New all-cargo airline to enter China’s booming courier market

New all-cargo airline to enter China’s booming courier market

HONG KONG — A new all-cargo airline will enter greater China’s fast-growing express market next year after a mainland carrier, a Nasdaq-listed aircraft leasing company and an online retailer set up a joint venture to create United Star Express Airlines.

The deal was reached in Tianjin at the Annual China Air Finance Development Summit when Okay Airlines, leasing company ATSG West Limited and retailer Vipshop registered the new freighter operator in Tianjin’s free trade zone with $63 million start-up capital.

It will be established pending approval by China’s regulatory authority and plans to start flight operations in mid-2016, ATSG said in a statement.

United Star Express will mainly serve the rapidly growing express air cargo demand driven by e-commerce growth in China, Taiwan and Hong Kong. From 2010 through 2014, the express market has been growing at an average of 30 percent per year.

Express air services in China now rely mostly on excess capacity in the belly of passenger aircraft. Fewer than 120 all-cargo freighters operate within China, and only a small portion of those serve express markets.

The mainland’s leading operator in this segment of SF Express, but there is plenty of business to go around. ATSG said the growth rate of China’s e-commerce markets exceeded that of the air express market, and therefore United Star Express will provide third-party express and charter aircraft services that cover the country and surrounding Asia regions to domestic and international express companies. Gradually, the company will add medium and long distance cross-border express and cargo charter services that cover Europe and the America regions.

The growing Chinese courier market is driving investment by integrators such as UPS, which today announced it has expanded its presence in 13 cities across the mainland, improving transit times and extending shipment cut-off times.

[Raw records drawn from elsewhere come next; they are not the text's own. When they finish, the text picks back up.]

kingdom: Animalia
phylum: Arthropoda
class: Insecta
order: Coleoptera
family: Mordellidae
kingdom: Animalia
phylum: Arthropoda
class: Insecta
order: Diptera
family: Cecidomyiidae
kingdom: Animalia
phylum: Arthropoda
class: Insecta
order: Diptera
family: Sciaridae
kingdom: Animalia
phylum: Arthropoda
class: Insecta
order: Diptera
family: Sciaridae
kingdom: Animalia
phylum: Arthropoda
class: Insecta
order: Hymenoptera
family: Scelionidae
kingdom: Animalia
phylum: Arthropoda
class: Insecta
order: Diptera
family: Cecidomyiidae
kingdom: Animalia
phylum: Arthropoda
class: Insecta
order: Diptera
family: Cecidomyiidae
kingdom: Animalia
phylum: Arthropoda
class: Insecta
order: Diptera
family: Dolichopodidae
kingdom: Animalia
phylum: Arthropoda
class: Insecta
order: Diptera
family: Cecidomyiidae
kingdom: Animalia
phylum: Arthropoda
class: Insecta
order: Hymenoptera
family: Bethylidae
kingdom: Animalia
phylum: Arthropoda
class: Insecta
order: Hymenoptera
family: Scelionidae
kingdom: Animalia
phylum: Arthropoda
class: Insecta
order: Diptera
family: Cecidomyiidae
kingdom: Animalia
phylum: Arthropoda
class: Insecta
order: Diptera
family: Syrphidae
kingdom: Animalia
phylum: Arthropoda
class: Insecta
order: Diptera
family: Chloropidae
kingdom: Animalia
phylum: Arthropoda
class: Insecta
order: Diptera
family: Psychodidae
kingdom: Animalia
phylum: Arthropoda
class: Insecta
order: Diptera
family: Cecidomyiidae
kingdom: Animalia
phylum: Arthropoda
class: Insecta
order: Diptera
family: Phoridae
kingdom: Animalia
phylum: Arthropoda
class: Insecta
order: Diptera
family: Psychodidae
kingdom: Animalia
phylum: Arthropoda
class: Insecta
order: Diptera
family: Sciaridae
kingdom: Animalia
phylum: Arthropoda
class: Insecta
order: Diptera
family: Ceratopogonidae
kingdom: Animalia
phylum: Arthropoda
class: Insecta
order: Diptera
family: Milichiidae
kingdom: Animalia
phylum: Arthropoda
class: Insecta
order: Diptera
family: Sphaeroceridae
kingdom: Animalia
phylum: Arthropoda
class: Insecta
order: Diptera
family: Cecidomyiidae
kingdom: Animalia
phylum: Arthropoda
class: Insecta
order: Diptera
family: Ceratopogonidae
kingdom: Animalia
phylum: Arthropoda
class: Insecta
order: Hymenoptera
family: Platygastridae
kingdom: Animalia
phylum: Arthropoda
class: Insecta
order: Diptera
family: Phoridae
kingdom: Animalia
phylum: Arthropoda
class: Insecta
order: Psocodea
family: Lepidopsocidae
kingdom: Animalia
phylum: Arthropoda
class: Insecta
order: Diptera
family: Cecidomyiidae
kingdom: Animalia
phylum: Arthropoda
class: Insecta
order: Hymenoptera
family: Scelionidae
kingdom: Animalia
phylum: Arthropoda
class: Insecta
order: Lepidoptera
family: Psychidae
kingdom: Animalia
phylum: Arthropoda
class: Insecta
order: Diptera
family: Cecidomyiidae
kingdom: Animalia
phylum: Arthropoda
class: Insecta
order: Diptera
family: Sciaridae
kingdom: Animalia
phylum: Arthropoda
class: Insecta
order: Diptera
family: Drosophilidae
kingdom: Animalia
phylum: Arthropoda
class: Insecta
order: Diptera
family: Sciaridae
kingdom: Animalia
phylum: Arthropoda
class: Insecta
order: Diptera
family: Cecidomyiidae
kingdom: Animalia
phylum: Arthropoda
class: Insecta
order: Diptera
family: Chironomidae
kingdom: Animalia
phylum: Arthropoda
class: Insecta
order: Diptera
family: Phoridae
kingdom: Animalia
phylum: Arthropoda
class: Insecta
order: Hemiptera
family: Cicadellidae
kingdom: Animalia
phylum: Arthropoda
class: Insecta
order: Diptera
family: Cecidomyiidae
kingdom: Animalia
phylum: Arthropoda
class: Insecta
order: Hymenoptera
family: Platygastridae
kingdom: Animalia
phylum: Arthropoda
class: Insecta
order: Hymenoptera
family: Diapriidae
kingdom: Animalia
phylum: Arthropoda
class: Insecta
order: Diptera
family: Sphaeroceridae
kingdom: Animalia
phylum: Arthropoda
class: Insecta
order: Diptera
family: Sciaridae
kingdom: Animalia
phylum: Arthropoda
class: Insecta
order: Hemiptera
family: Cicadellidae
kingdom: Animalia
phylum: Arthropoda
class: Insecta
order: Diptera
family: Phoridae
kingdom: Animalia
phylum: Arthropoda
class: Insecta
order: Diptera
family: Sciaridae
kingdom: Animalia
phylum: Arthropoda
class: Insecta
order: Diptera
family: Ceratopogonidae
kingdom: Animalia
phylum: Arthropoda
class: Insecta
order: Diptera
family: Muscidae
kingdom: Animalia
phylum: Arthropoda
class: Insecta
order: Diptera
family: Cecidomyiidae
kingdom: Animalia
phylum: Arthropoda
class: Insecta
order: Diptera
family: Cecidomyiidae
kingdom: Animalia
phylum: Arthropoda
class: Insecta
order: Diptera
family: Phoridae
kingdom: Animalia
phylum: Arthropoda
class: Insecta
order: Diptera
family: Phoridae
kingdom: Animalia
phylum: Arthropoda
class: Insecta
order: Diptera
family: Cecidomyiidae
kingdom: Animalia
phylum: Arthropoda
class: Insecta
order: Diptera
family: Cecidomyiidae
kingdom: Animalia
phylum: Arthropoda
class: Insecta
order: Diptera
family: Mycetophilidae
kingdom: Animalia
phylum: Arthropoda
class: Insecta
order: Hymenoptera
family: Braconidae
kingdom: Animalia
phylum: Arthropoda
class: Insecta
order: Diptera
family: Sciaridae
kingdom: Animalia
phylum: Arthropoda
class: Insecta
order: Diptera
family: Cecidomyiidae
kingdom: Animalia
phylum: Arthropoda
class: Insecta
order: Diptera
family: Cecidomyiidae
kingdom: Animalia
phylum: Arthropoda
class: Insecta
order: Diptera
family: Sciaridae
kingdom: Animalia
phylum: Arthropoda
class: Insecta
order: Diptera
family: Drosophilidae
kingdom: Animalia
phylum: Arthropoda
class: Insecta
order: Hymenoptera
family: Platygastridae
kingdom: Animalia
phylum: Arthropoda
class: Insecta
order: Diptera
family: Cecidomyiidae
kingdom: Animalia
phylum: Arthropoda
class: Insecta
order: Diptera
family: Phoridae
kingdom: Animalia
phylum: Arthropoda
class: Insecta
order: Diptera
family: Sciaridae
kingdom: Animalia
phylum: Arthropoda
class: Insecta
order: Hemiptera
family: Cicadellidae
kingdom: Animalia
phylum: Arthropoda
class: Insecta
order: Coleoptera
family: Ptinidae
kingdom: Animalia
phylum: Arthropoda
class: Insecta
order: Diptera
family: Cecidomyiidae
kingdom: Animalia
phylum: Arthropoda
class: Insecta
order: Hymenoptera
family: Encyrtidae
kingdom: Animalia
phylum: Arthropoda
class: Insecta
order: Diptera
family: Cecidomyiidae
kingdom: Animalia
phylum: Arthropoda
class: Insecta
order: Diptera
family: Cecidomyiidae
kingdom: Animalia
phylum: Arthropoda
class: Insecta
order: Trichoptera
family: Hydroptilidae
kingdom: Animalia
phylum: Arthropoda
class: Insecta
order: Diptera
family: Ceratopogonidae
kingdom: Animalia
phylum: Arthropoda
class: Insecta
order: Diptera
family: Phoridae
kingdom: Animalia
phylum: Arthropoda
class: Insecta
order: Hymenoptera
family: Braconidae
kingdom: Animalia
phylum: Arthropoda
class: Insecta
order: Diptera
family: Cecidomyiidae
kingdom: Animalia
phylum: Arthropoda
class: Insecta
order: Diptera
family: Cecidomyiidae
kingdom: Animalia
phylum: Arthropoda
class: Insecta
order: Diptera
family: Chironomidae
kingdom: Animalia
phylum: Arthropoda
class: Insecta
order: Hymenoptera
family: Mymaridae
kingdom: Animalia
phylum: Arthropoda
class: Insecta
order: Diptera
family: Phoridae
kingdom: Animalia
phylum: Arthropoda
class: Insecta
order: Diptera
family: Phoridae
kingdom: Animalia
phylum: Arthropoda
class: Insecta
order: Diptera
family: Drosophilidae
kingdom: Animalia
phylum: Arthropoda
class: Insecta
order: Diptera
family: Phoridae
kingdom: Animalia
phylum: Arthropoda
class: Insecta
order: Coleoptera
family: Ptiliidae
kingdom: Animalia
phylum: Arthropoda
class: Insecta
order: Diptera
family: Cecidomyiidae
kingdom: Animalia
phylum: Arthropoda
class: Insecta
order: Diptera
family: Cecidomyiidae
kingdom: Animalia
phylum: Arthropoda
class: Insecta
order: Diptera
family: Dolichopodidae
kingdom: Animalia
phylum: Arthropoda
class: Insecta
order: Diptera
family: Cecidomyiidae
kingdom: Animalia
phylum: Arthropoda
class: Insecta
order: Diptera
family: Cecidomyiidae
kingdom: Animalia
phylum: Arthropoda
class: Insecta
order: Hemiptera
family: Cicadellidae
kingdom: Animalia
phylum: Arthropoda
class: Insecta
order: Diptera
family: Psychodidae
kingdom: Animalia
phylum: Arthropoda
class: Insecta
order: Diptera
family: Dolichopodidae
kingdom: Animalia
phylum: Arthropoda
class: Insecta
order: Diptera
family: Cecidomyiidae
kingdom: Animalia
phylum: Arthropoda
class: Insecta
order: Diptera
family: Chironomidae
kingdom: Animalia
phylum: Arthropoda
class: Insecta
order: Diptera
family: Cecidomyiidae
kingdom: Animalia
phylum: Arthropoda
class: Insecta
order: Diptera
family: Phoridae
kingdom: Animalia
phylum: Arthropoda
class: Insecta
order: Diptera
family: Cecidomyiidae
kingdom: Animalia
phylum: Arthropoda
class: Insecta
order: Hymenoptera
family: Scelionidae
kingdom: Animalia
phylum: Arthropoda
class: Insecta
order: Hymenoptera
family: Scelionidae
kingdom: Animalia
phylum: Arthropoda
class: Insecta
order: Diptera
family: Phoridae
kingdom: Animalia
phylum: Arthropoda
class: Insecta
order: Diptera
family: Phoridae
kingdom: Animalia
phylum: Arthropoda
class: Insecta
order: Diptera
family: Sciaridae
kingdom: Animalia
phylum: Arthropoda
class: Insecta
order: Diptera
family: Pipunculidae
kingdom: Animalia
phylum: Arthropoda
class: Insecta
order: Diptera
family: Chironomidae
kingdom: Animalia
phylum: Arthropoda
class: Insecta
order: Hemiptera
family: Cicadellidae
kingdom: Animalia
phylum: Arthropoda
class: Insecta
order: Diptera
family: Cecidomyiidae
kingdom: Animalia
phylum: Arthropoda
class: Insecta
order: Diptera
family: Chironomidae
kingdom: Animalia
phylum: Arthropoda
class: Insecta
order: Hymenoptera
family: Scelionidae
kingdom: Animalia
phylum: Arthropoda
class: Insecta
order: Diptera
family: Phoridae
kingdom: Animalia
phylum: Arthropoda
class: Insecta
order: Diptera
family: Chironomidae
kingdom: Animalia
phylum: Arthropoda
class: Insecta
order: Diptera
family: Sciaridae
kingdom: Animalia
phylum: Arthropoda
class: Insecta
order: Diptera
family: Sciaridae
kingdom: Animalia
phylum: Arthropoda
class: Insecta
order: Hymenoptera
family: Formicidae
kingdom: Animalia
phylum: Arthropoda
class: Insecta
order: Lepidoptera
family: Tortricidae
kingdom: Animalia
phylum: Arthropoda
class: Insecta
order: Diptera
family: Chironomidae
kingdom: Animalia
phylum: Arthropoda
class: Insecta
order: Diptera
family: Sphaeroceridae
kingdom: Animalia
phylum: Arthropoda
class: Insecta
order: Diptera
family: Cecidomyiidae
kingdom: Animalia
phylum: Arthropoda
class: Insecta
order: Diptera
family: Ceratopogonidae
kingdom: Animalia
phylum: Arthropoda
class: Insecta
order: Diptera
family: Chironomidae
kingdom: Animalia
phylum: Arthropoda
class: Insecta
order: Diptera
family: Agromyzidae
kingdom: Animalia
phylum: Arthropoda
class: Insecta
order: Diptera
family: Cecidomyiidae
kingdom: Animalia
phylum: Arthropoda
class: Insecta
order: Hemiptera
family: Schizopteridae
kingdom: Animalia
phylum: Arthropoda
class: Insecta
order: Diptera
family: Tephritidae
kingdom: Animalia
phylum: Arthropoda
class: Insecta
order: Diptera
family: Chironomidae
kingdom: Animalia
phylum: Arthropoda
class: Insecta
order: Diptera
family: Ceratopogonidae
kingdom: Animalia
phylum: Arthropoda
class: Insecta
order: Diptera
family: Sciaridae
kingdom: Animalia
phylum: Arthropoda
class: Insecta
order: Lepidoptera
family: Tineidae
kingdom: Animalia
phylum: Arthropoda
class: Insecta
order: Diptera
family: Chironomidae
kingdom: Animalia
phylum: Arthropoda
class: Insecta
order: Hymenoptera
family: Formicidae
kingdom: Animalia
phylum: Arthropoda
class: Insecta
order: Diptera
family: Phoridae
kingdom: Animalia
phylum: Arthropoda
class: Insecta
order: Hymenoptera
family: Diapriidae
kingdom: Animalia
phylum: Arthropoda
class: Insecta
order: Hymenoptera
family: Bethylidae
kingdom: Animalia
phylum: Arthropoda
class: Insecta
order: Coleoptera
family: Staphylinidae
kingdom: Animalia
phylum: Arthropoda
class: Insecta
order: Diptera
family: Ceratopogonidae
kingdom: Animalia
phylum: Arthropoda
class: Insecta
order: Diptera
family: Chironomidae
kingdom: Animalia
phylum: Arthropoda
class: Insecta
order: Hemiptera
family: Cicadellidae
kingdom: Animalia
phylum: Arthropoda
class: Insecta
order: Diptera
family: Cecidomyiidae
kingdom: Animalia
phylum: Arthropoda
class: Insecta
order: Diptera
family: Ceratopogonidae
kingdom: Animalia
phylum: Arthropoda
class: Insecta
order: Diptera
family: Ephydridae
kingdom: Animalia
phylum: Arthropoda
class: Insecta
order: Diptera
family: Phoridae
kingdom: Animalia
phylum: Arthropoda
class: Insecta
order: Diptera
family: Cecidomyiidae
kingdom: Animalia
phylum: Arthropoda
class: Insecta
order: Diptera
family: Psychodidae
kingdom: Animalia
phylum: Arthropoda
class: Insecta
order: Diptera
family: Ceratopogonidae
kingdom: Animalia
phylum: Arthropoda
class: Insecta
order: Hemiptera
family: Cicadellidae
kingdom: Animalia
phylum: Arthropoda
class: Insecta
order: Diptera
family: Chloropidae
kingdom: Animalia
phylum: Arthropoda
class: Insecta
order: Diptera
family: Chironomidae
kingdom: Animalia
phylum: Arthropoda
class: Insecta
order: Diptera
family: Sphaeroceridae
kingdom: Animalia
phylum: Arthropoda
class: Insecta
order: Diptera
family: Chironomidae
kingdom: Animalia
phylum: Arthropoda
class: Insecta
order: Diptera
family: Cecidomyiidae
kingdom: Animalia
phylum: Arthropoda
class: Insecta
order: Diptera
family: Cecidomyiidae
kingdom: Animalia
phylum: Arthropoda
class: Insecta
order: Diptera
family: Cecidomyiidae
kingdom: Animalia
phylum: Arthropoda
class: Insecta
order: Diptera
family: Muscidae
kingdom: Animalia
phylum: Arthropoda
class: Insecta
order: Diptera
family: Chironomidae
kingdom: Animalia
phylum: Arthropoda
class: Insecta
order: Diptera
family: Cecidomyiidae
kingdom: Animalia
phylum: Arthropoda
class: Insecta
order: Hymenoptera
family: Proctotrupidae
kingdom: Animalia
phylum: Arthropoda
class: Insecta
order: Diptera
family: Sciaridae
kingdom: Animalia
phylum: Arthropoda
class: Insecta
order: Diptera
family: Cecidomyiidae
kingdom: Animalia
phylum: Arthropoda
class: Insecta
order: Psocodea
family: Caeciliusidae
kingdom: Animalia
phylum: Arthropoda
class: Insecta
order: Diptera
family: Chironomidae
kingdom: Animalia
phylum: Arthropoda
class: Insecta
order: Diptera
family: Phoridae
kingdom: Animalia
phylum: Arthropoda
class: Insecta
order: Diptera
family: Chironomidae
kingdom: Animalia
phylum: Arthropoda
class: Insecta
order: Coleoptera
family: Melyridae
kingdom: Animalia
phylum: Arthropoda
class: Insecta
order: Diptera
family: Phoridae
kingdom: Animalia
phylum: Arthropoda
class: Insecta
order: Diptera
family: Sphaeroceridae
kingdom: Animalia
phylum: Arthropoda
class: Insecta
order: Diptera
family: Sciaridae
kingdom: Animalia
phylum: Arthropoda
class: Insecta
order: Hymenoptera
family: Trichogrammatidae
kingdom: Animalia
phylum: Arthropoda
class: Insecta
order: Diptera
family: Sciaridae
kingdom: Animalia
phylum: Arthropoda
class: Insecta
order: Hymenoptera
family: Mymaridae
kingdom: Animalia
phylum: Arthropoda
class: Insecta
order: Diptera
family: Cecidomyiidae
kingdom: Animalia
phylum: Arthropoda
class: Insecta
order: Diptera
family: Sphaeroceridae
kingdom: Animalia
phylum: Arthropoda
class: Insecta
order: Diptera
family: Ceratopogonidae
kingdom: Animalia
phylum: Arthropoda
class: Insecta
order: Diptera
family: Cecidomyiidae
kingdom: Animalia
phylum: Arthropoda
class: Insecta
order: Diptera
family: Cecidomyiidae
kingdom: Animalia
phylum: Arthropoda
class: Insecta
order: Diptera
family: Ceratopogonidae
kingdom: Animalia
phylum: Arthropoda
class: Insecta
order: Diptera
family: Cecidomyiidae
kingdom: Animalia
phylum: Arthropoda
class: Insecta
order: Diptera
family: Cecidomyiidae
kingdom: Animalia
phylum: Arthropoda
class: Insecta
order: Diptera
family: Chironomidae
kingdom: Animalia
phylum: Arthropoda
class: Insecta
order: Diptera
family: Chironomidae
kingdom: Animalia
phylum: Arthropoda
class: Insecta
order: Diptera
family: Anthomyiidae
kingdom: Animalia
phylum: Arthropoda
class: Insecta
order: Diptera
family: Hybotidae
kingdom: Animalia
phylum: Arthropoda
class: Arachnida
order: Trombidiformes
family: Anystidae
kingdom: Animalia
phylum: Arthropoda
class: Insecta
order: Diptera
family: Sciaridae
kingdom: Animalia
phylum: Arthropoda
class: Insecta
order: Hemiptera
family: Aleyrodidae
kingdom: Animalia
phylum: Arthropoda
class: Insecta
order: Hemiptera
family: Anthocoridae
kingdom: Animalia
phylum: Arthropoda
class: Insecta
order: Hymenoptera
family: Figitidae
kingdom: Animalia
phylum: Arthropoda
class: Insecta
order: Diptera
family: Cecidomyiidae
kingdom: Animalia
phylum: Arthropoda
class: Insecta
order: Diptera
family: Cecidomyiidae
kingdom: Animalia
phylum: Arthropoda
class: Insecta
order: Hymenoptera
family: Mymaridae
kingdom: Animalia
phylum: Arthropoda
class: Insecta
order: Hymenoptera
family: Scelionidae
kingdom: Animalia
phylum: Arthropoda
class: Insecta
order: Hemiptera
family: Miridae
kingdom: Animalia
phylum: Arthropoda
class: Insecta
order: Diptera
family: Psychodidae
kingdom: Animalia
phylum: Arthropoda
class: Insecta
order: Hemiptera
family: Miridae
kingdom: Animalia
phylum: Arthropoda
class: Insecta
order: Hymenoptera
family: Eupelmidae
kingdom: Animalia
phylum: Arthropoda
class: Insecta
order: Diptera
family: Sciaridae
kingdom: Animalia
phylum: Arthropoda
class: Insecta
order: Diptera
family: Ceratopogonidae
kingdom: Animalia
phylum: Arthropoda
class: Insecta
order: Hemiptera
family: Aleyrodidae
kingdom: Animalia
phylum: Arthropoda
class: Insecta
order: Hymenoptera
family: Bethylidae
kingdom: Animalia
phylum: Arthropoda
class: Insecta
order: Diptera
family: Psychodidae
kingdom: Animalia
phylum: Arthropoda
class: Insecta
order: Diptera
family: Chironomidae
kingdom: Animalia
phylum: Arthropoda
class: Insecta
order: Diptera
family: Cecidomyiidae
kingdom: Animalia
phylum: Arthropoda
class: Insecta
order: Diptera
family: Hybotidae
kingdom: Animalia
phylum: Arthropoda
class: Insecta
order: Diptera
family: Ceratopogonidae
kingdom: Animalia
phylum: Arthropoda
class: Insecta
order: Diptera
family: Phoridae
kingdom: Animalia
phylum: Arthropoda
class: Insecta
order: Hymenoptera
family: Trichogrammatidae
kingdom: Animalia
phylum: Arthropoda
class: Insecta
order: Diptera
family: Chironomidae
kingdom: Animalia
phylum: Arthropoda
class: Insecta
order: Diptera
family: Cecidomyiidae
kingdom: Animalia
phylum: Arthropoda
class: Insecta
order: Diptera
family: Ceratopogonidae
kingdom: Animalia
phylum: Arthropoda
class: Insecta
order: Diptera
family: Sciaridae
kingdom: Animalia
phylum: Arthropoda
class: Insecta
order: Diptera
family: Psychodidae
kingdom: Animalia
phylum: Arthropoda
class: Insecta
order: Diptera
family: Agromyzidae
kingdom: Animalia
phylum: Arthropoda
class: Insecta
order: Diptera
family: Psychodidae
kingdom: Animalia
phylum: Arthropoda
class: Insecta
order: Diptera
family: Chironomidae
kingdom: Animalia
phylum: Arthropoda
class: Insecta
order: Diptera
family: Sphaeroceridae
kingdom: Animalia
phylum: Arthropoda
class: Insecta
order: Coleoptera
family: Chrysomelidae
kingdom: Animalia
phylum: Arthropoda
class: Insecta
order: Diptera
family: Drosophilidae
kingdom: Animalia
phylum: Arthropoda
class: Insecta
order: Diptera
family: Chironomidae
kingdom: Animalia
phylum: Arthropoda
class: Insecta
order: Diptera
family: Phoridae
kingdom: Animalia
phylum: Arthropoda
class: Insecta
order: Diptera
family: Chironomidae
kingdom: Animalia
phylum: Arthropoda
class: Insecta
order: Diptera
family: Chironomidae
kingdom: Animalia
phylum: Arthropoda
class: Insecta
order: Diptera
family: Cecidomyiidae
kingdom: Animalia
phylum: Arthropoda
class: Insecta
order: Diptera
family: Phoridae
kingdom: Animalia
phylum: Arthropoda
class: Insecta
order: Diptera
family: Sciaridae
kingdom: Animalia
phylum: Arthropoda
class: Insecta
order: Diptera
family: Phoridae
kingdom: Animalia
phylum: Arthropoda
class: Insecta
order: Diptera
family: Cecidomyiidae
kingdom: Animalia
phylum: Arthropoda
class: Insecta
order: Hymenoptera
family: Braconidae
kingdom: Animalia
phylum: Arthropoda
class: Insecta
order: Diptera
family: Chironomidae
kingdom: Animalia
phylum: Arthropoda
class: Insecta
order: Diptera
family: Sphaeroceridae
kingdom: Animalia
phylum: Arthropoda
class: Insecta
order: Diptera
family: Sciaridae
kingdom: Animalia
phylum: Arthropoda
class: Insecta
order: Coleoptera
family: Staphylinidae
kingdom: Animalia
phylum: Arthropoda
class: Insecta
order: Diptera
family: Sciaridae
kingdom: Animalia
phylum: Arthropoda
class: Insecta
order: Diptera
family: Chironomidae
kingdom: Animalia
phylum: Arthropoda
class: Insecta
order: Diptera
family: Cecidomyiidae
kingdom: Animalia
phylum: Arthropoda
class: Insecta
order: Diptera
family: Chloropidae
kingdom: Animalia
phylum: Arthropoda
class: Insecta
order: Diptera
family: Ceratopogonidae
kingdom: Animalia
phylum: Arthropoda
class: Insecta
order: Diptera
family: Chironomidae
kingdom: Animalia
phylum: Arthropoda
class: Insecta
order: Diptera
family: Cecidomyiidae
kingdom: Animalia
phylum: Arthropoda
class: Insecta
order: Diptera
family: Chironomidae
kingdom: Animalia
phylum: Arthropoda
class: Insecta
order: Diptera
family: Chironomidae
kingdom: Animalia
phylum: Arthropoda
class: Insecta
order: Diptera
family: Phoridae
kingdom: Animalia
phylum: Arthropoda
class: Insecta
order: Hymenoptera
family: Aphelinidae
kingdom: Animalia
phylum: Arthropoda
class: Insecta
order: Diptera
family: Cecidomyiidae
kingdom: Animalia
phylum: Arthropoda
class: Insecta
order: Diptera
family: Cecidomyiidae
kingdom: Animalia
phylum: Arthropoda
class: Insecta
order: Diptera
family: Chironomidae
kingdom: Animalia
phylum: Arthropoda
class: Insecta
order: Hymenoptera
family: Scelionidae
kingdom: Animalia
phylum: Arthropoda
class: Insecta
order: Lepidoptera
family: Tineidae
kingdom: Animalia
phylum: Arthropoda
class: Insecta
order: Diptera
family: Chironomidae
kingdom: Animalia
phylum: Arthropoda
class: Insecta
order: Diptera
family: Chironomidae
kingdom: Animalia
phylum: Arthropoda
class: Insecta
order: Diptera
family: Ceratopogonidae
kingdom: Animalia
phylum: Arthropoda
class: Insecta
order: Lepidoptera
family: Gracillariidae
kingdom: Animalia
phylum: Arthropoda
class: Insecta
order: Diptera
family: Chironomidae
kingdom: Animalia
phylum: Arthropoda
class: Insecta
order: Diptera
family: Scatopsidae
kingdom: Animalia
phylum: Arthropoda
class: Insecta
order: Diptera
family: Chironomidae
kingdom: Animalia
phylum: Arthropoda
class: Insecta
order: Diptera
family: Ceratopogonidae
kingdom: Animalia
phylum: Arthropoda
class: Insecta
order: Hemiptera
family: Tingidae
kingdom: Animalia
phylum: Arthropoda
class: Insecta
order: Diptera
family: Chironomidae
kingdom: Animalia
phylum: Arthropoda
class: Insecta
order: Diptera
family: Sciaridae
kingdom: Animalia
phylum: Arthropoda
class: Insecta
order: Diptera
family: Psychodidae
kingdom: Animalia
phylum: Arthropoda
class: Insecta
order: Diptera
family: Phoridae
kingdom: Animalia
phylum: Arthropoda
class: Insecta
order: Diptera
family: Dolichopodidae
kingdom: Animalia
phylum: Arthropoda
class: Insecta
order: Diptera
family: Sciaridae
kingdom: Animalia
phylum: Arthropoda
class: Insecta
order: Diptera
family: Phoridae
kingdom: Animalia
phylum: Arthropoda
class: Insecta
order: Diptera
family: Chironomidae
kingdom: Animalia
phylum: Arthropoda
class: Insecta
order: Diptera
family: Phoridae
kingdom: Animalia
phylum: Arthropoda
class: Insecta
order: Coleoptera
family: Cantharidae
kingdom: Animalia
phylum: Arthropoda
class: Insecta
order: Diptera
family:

“Chinese exporters are now adopting a more customer-centric approach, which requires more collaborative partnerships and logistics support. Our latest enhancements is a response to this demand,” said Richard Loi, president of UPS China.

Okay Airlines was established in 2005 as China’s first private-sector airline and provides passenger and air cargo services within China from its operating bases at Tianjin Binhai International Airport and Changsha Huanghua International Airport. U.S.-based ATSG West Ltd. is a subsidiary of Air Transport Services Group Inc., a turn-key provider of mid-range Boeing freighter aircraft, along with leasing and operating solutions. Vipshop Holdings is an online discount retailer for brands in China.

Okay Airlines will provide the largest share of the registered capital of United Star Express with 43 percent. Okay Airlines chairman Wang Shusheng will be the JV company’s chairman, vice chairman will be Richard Corrado, chief commercial officer of Air Transport Services Group and president of its aircraft leasing subsidiary, Cargo Aircraft Management, Inc.

Within the first year of its flight operations, United Star Express expects to have six small and midsize freighter aircraft, including Boeing 737, Boeing 757 and Boeing 767 planes, to provide safe, high quality, reliable domestic and international air cargo services, the statement said.

Okay Airlines and the other Sino-foreign parties will contribute to the joint venture their individual strengths and resources in airline operational management, international management, market development, government resources, and financial support.

The signing of the JV agreement this week signals the official entry into the preparation phase for United Star Express to start offering services next year.